Kolom abu yang teramati berwarna kelabu dengan intensitas tebal ini terpantau bergerak ke arah barat dan barat laut. Rekaman seismograf menunjukkan erupsi memiliki amplitudo maksimum sebesar 44,4 milimeter dengan durasi aktivitas mencapai 31 detik. Fenomena ini menambah catatan frekuensi erupsi gunung tersebut yang mencapai 11 kali dalam sepekan terakhir.
Saat ini, tingkat aktivitas Gunung Lewotobi Laki-laki masih ditetapkan pada Level III atau Siaga. Catatan pengamatan sepanjang Selasa dini hari hingga pagi hari juga menunjukkan adanya serangkaian aktivitas kegempaan lainnya, termasuk dua kali gempa letusan, satu kali gempa hembusan, serta satu kali tremor non-harmonik yang menandakan tekanan vulkanik masih berlangsung.
Menanggapi situasi ini, PVMBG mengeluarkan imbauan tegas agar masyarakat setempat maupun wisatawan tidak melakukan aktivitas apapun dalam radius 5 kilometer dari pusat erupsi. Pihak otoritas menekankan pentingnya kepatuhan terhadap zona larangan ini guna memitigasi risiko keselamatan akibat sebaran abu vulkanik maupun ancaman material lainnya.

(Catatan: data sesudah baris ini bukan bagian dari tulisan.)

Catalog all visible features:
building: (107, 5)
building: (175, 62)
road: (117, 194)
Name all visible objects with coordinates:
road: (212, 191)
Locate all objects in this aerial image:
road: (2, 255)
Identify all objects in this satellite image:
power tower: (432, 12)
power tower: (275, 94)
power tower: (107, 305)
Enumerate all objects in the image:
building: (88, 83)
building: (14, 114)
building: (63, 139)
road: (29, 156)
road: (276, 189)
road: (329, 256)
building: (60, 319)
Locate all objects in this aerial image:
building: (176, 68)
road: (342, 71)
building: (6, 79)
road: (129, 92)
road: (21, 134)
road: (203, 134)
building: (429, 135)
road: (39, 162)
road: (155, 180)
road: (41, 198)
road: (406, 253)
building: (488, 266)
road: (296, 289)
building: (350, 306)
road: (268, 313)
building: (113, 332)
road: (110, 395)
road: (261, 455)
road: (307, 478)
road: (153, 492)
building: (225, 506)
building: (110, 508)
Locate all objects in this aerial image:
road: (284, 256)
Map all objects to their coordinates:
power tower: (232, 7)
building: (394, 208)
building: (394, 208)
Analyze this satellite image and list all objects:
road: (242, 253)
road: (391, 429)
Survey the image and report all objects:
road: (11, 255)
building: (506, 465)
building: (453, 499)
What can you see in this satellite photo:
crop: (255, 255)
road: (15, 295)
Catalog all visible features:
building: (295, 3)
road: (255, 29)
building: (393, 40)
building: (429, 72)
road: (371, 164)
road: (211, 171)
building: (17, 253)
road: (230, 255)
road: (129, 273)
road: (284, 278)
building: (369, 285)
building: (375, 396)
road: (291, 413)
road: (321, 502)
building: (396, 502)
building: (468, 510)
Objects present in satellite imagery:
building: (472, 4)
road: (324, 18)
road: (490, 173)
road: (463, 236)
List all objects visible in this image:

Sebagai informasi tambahan, hingga pertengahan Juli 2026, Indonesia telah mencatat sebanyak 3.169 erupsi gunung api di berbagai wilayah. Gunung Lewotobi Laki-laki sendiri tercatat telah mengalami 397 kali erupsi sepanjang tahun ini, menjadikannya salah satu gunung api paling aktif di Indonesia setelah Gunung Semeru.